If these errors are related to use TLSv1.1 and TLSv1.2, note that this patch is not applied in current version Vsftpd on Debian (Ubuntu, etc).
https://serverfault.com/questions/99623 ... sl-tlsv1-1
https://bugs.launchpad.net/ubuntu/+sour ... ug/1804430
-
botg
- Site Admin
- Posts: 35566
- Joined: 2004-02-23 20:49
- First name: Tim
- Last name: Kosse
#6
Post
by botg » 2020-05-08 07:13
What are the server addresses? Without stepping through the handshake this is impossible to diagnose.
-
gaba
- 504 Command not implemented
- Posts: 6
- Joined: 2020-04-23 18:00
- First name: Edward
#7
Post
by gaba » 2020-06-23 18:22
Check
5.135.156.19
51.75.74.153
Now when connect i get error: Illegal parameter (47)

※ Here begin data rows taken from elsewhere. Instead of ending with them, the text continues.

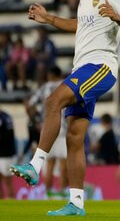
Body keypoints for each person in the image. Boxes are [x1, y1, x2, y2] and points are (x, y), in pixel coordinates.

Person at [10, 0, 120, 216]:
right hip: (82, 67)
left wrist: (116, 16)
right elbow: (80, 25)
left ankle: (35, 165)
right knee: (73, 137)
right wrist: (48, 19)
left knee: (53, 100)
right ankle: (77, 203)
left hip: (101, 66)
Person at [25, 66, 67, 199]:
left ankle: (48, 194)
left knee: (49, 164)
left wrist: (36, 121)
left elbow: (29, 105)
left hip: (47, 129)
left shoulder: (44, 88)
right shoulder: (66, 85)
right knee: (64, 164)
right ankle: (62, 193)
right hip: (63, 129)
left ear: (50, 75)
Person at [0, 109, 16, 199]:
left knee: (8, 180)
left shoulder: (6, 117)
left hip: (6, 155)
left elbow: (9, 136)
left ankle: (11, 200)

I tryed Filezilla 3.48.1 on Debian Buster and latest Arch.
-
botg
- Site Admin
- Posts: 35566
- Joined: 2004-02-23 20:49
- First name: Tim
- Last name: Kosse
#8
Post
by botg » 2020-06-24 07:56
If it exists on your system, what are the contents of the file /etc/gnutls/config ?
-
gaba
- 504 Command not implemented
- Posts: 6
- Joined: 2020-04-23 18:00
- First name: Edward
#9
Post
by gaba » 2020-06-26 07:22
No, not found on all systems.
-
botg
- Site Admin
- Posts: 35566
- Joined: 2004-02-23 20:49
- First name: Tim
- Last name: Kosse
#10
Post
by botg » 2020-06-26 09:40
Could it possibly be a faulty firewall or other TLS inspecting/breaking middleware that cannot handle something in the handshake?